V. THE THREE-JUDGE COURT ISSUE
The district court rejected the defendants’ suggestion that the case required the convening of a three-judge court. 362 F.Supp. at 74. Possibly if. no more were truly at issue than the validity of the Republican Party rules and injunctive relief against the party officers, it could be said that although party action was “state action” within the meaning of the fourteenth amendment and 42 U.S.C. § 1983, the party officers were not “state officers” within the meaning of 28 U.S.C. § 2281. See Judge Mansfield’s suggestion of that possibility in Seergy v. Kings County Republican County Committee, 459 F.2d 308, 312 n. 6 (2d Cir. 1972). It seems unlikely, however, that the Supreme Court, construing § 2281 even as narrowly as it does, would permit the frustration of the Congressional policy behind that section by the device of an injunction which effectively dismantles a state statute by nominally enjoining others than state employees.
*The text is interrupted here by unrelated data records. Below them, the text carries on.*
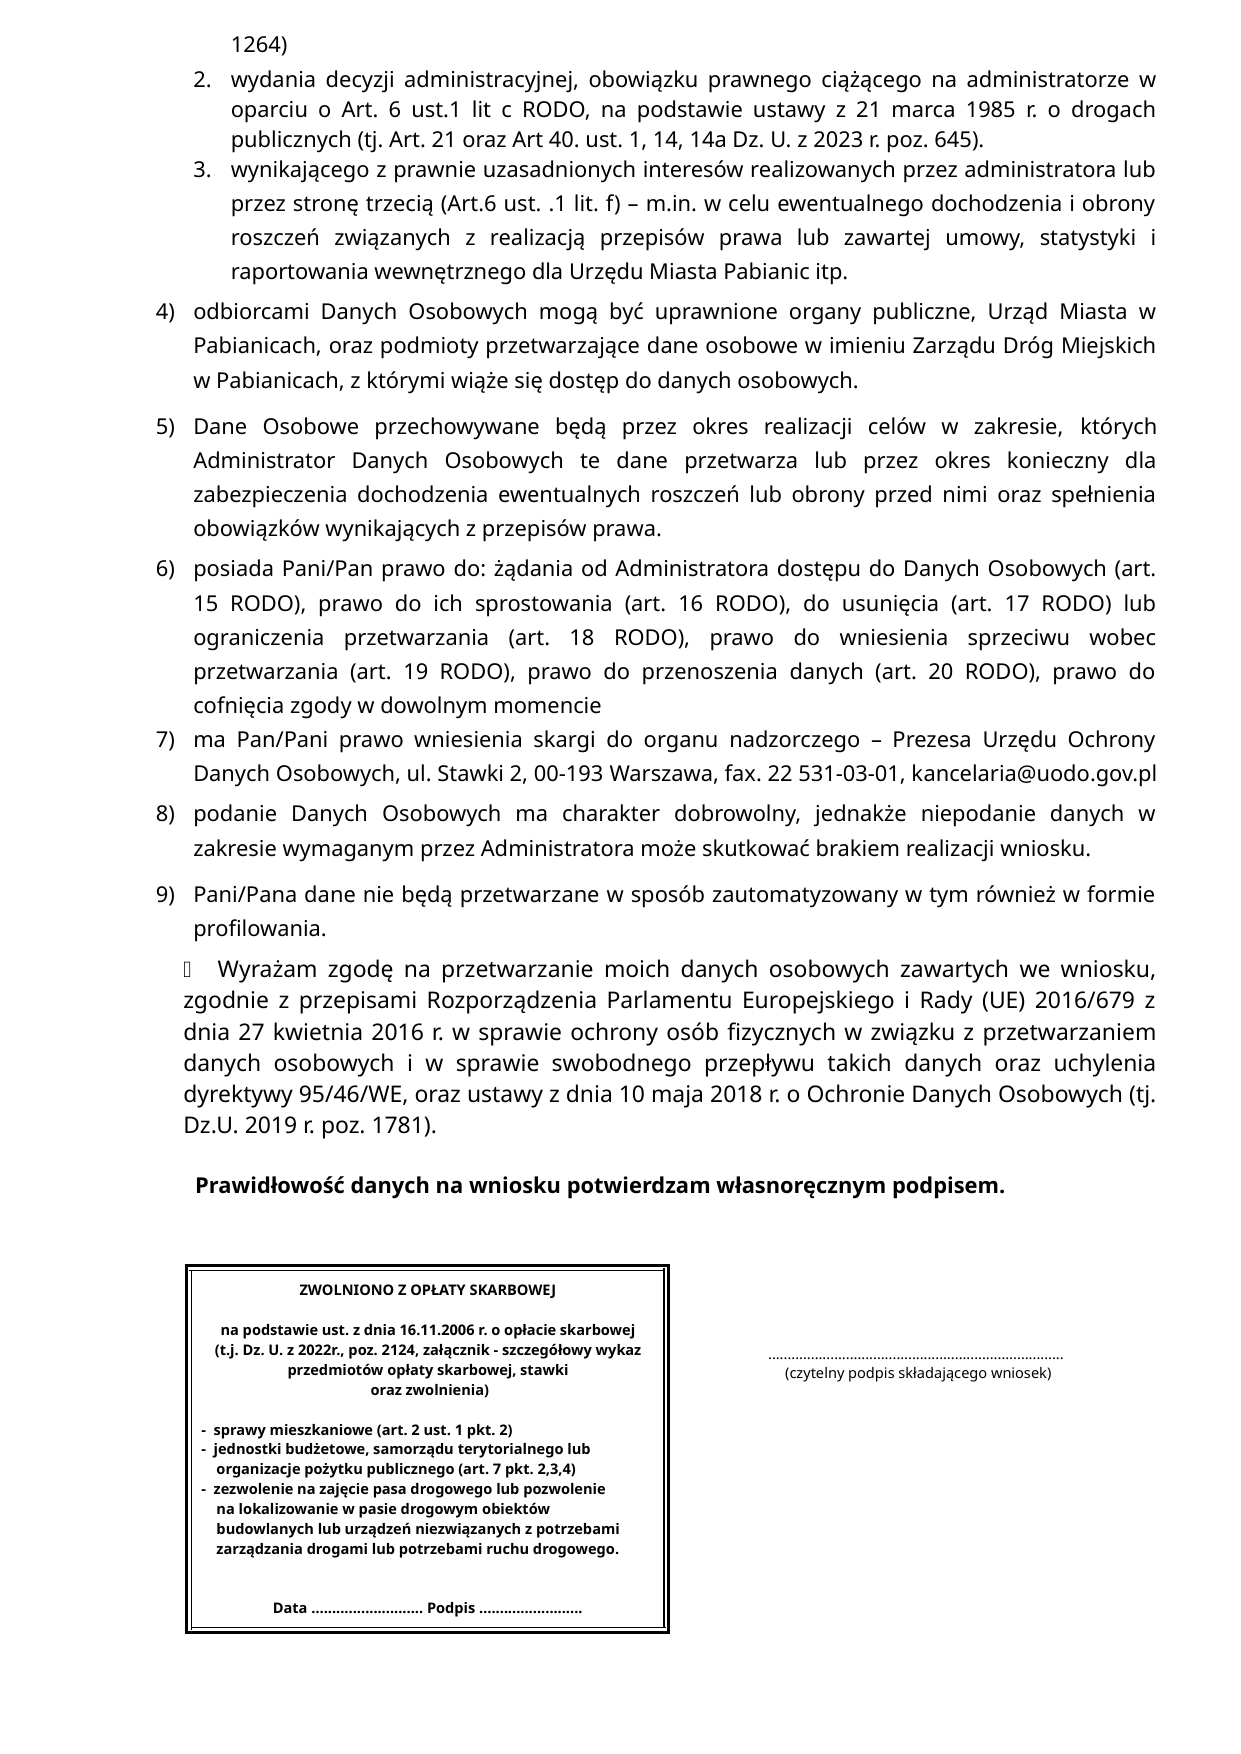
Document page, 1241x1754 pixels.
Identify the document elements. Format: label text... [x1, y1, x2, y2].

list posiada Pani/Pan prawo do: żądania od Administratora dostępu do Danych Osobowych (art. 15 RODO), prawo do ich sprostowania (art. 16 RODO), do usunięcia (art. 17 RODO) lub ograniczenia przetwarzania (art. 18 RODO), prawo do wniesienia sprzeciwu wobec przetwarzania (art. 19 RODO), prawo do przenoszenia danych (art. 20 RODO), prawo do cofnięcia zgody w dowolnym momencie [156, 553, 1157, 720]
text ZWOLNIONO Z OPŁATY SKARBOWEJ [201, 1280, 654, 1300]
text na lokalizowanie w pasie drogowym obiektów budowlanych lub urządzeń niezwiązanych z potrzebami zarządzania drogami lub potrzebami ruchu drogowego. [201, 1499, 654, 1558]
text organizacje pożytku publicznego (art. 7 pkt. 2,3,4) [201, 1459, 654, 1479]
list Pani/Pana dane nie będą przetwarzane w sposób zautomatyzowany w tym również w formie profilowania. [156, 879, 1157, 943]
text ............................................................................ [709, 1343, 1128, 1363]
text Prawidłowość danych na wniosku potwierdzam własnoręcznym podpisem. [195, 1170, 1157, 1200]
text - sprawy mieszkaniowe (art. 2 ust. 1 pkt. 2) [201, 1419, 654, 1439]
text (czytelny podpis składającego wniosek) [709, 1363, 1128, 1383]
list odbiorcami Danych Osobowych mogą być uprawnione organy publiczne, Urząd Miasta w Pabianicach, oraz podmioty przetwarzające dane osobowe w imieniu Zarządu Dróg Miejskich w Pabianicach, z którymi wiąże się dostęp do danych osobowych. [156, 296, 1157, 394]
list Dane Osobowe przechowywane będą przez okres realizacji celów w zakresie, których Administrator Danych Osobowych te dane przetwarza lub przez okres konieczny dla zabezpieczenia dochodzenia ewentualnych roszczeń lub obrony przed nimi oraz spełnienia obowiązków wynikających z przepisów prawa. [156, 411, 1157, 543]
text Data …........................ Podpis …...................... [201, 1598, 654, 1618]
text - jednostki budżetowe, samorządu terytorialnego lub [201, 1439, 654, 1459]
text  Wyrażam zgodę na przetwarzanie moich danych osobowych zawartych we wniosku, zgodnie z przepisami Rozporządzenia Parlamentu Europejskiego i Rady (UE) 2016/679 z dnia 27 kwietnia 2016 r. w sprawie ochrony osób fizycznych w związku z przetwarzaniem danych osobowych i w sprawie swobodnego przepływu takich danych oraz uchylenia dyrektywy 95/46/WE, oraz ustawy z dnia 10 maja 2018 r. o Ochronie Danych Osobowych (tj. Dz.U. 2019 r. poz. 1781). [183, 953, 1157, 1140]
text na podstawie ust. z dnia 16.11.2006 r. o opłacie skarbowej [201, 1320, 654, 1340]
list 1264) [193, 29, 1157, 58]
list ma Pan/Pani prawo wniesienia skargi do organu nadzorczego – Prezesa Urzędu Ochrony Danych Osobowych, ul. Stawki 2, 00-193 Warszawa, fax. 22 531-03-01, kancelaria@uodo.gov.pl [156, 724, 1157, 788]
list wynikającego z prawnie uzasadnionych interesów realizowanych przez administratora lub przez stronę trzecią (Art.6 ust. .1 lit. f) – m.in. w celu ewentualnego dochodzenia i obrony roszczeń związanych z realizacją przepisów prawa lub zawartej umowy, statystyki i raportowania wewnętrznego dla Urzędu Miasta Pabianic itp. [193, 154, 1157, 286]
text (t.j. Dz. U. z 2022r., poz. 2124, załącznik - szczegółowy wykaz przedmiotów opłaty skarbowej, stawki oraz zwolnienia) [201, 1340, 654, 1399]
list wydania decyzji administracyjnej, obowiązku prawnego ciążącego na administratorze w oparciu o Art. 6 ust.1 lit c RODO, na podstawie ustawy z 21 marca 1985 r. o drogach publicznych (tj. Art. 21 oraz Art 40. ust. 1, 14, 14a Dz. U. z 2023 r. poz. 645). [193, 64, 1157, 154]
list podanie Danych Osobowych ma charakter dobrowolny, jednakże niepodanie danych w zakresie wymaganym przez Administratora może skutkować brakiem realizacji wniosku. [156, 798, 1157, 862]
text - zezwolenie na zajęcie pasa drogowego lub pozwolenie [201, 1479, 654, 1499]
There is also the problem that the Delaware statutes virtually make the party convention a state agency and its rules state administrative rules. As Seergy v. Kings County Republican County Committee, supra, states, there is no question but that statutes dealing with party primaries are of statewide application. 459 F.2d at 312 n. 5. In any event, if on remand the plaintiffs continue to press their demand for injunctive as well as declaratory relief, the district court should request the convening of a three-judge court since we have held that injunctive relief going beyond the party rules and involving the legitimacy of the State’s intrusion must *1129be considered. Since the complaint seeks injunctive relief against “the enforcement, operation or execution of State statutes or state administrative orders” notice of the hearing on remand should be given to the governor and attorney general. If the plaintiffs withdraw their request for injunctive relief the case may proceed before a single judge.
The order appealed from will be reversed and the case remanded to the district court for further proceedings consistent with this opinion.
. Redfearn v. Delaware Republican State Committee, 362 F.Supp. 65 (D.Del,1973).
. The statutes on primary elections are collected in Note, Primary Elections: The Real Party in Interest, 27 Rutgers L.Rev. 298 n. 1 (1974).